Trump’s hope that an economic recovery, a Covid vaccine or a Biden scandal could shake up the race fades with the last light of October.



By Shane Goldmacher and Adam Nagourney

President Trump began the fall campaign rooting for, and trying to orchestrate, a last-minute surprise that would vault him ahead of Joseph R. Biden Jr.

A coronavirus vaccine. A dramatic economic rebound. A blockbuster Justice Department investigation. A grievous misstep by a rival he portrayed as faltering. A scandal involving Mr. Biden and his son Hunter.

But as the campaign nears an end, and with most national and battleground-state polls showing Mr. Trump struggling, the cavalry of an October surprise that helped him overtake Hillary Clinton in 2016 has not arrived.

That has left Mr. Trump running on a record of an out-of-control pandemic, an economy staggered by disease, and questions about his own style and conduct that have made him a polarizing figure.

Some events that flashed across the political landscape gave Mr. Trump’s political circle hope for a lift: an opening on the Supreme Court, street protests that the president sought to blame on Democrats and even his three-day hospitalization with the coronavirus, which some advisers had hoped might make him more empathetic.

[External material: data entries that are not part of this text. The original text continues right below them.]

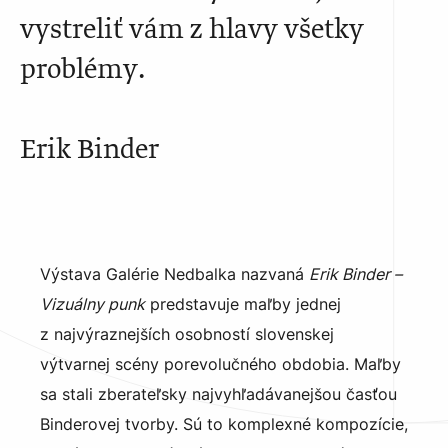
vystreliť vám z hlavy všetky
problémy.
Erik Binder
Výstava Galérie Nedbalka nazvaná
Erik Binder –
Vizuálny punk
predstavuje maľby jednej
z najvýraznejších osobností slovenskej
výtvarnej scény porevolučného obdobia. Maľby
sa stali zberateľsky najvyhľadávanejšou časťou
Binderovej tvorby. Sú to komplexné kompozície,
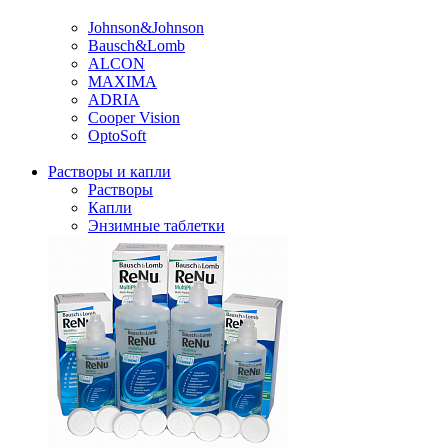
Johnson&Johnson
Bausch&Lomb
ALCON
MAXIMA
ADRIA
Cooper Vision
OptoSoft
Растворы и капли
Растворы
Капли
Энзимные таблетки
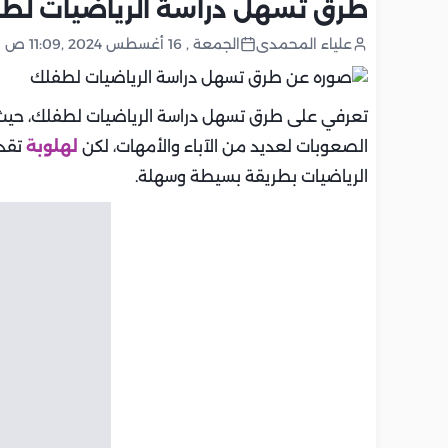
طرق تسهل دراسة الرياضيات لط
علياء المحمدى
الجمعة , 16 أغسطس 2024 ,11:09 ص
تعرفي على طرق تسهل دراسة الرياضيات لطفلك، حيث أن
الصعوبات لعديد من الآباء والأمهات، لكن
لهلوبة
تقدم
الرياضيات بطريقة بسيطة وسهلة.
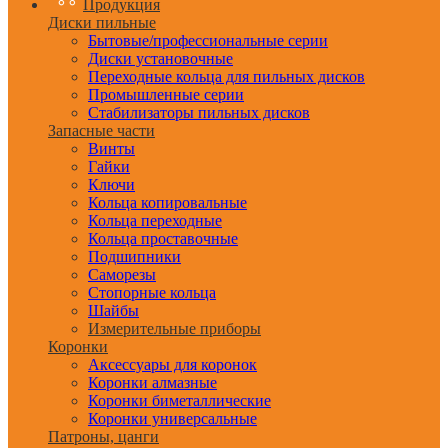
Продукция
Диски пильные
Бытовые/профессиональные серии
Диски установочные
Переходные кольца для пильных дисков
Промышленные серии
Стабилизаторы пильных дисков
Запасные части
Винты
Гайки
Ключи
Кольца копировальные
Кольца переходные
Кольца проставочные
Подшипники
Саморезы
Стопорные кольца
Шайбы
Измерительные приборы
Коронки
Аксессуары для коронок
Коронки алмазные
Коронки биметаллические
Коронки универсальные
Патроны, цанги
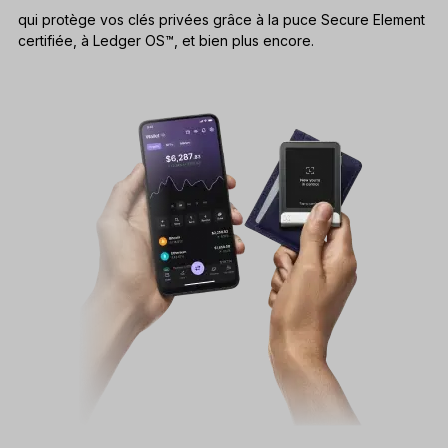
qui protège vos clés privées grâce à la puce Secure Element
certifiée, à Ledger OS™, et bien plus encore.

None of it appears to have made a difference. If anything, the come-and-go nature of what seemed like earth-moving moments underlined the central and fundamentally stable dynamics of the race. Opinions about Mr. Trump are largely set.

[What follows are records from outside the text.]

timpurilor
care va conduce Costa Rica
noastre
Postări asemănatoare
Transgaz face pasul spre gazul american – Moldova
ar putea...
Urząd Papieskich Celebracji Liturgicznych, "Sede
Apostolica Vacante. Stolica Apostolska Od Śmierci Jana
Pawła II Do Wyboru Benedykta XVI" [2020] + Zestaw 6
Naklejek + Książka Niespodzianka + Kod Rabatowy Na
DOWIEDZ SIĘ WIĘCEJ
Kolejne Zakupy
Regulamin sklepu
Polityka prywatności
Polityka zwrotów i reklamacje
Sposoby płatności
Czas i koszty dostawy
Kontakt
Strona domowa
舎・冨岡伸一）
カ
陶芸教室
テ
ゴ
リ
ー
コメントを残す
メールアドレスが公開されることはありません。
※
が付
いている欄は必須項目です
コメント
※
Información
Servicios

More than anything, the race was defined by the pandemic that exploded into the public consciousness in March and that Mr. Trump has struggled to manage as both a health care and a political issue.

The nation experienced a new spike in daily infections — almost 100,000 on Friday — as infections jumped in particular across the Midwest. “State nears shortage of ICU beds,” the banner headline in The Milwaukee Journal Sentinel warned on the eve of Mr. Trump’s visit to the battleground state of Wisconsin on Friday. The spiraling of bad news about the pandemic overwhelmed a glimmer of good economic news for the White House: a record increase in third-quarter economic growth.

“The October surprise happened in March,” said Mike DuHaime, a Republican strategist who managed the 2008 presidential bid for Rudolph W. Giuliani, the former New York City mayor who is now one of Mr. Trump’s lawyers.

Jennifer Palmieri, a top adviser to Mrs. Clinton in 2016, said that “the underlying factors of life in America right now are so dramatic in and of themselves” that the idea that the race could be transformed by a news event, as happened with Mrs. Clinton in 2016, had always seemed like a long shot.